A Colombian shaman is showing no remorse and taking no responsibility for the death of a British teenager who drank a hallucinogen during a tribal ritual.
Guillermo Mavisoy says it is common to vomit and become ill while consuming yage. However, he says he has never seen anyone die during the decades he has been serving the herbal concoction made from the namesake vine and other plants native to the Amazon rainforest.
“When it’s time to die, you die,” Mavisoy said in rudimentary Spanish in a taped interview on Tuesday from his home on a tribal reservation in the southern Colombian jungles. “You can take the safest pill in the world and you can die. It doesn’t matter if you have lots of money when the time has come.”
Henry Miller’s body was found last week dumped near Mavisoy’s modest home after he and other foreigners attended a ceremony led by the shaman.
Colombian authorities have yet to determine the cause of death, but say the 19-year-old from Bristol, England, fell ill during the ritual. Mavisoy says he ordered two family members to rush Miller to the hospital on a motorcycle, but when the teen died en route, the men panicked and left the body on the side of a dirt road.
The two men and Mavisoy have been questioned in connection with a manslaughter investigation, but no charges have been filed.
Yage, also known as ayahuasca, has been venerated for centuries by indigenous tribes in Brazil, Peru, Ecuador and Colombia as a divinatory tool and miracle cure for all sorts of ailments.
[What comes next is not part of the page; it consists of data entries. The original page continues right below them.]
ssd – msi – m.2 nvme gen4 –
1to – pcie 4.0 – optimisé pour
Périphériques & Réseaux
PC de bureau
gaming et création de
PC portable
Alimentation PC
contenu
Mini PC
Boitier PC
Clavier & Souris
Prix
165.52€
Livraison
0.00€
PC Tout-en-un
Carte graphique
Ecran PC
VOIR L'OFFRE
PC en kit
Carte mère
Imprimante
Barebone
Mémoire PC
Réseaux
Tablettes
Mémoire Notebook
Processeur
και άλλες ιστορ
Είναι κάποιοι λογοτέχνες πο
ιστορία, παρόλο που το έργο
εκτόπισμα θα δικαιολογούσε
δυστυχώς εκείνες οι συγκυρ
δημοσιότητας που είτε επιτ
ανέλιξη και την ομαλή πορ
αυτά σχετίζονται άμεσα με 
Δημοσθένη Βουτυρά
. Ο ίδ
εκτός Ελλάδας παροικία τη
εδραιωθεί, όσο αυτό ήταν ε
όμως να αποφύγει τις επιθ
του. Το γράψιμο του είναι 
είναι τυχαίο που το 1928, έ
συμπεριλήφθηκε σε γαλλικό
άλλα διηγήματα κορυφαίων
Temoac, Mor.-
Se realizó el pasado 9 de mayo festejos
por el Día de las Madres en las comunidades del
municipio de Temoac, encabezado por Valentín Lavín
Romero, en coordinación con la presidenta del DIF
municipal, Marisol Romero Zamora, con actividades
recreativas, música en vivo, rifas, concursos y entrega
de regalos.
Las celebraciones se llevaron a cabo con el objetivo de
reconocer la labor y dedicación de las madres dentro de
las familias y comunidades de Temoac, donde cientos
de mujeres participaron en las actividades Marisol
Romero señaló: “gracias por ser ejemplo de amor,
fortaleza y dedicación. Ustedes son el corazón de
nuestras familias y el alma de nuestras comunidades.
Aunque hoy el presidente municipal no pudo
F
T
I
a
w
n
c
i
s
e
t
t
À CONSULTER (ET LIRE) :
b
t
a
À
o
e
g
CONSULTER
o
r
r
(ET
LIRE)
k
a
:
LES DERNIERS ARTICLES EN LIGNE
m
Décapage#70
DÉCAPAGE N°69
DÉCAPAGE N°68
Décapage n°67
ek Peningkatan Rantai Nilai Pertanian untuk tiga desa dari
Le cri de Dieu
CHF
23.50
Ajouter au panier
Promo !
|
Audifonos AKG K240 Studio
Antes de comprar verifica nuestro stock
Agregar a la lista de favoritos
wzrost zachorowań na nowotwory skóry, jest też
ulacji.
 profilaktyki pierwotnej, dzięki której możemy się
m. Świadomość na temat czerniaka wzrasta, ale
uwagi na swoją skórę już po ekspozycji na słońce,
It was popularized in the West in the 1960s in The Yage Letters, a collection of correspondence and writings by William Burroughs, describing to fellow beat writer Allen Ginsberg his search for mind-altering experiences in the Amazon using the strange brew.
Mavisoy says he does not seek out foreigners, but they find their way to his small ranch outside Mocoa, Putumayo Province’s capital.
Mavisoy, who has led healing sessions in other countries, says yage does not kill, but rather cleans the spirit and then the body of the person imbibing it.
Peter von Puttkamer, a Los Angeles-based documentary filmmaker who has traced yage’s discovery in the 1940s by a Harvard ethnobotanist, says many foreigners do not have sufficient respect for what tribes in the Amazon consider a sacred healing medicine.
“It can be quite a dark, frightening experience to go on it,” Puttkamer said. “It’s a mind-altering experience that can possibly alter your perception forever.”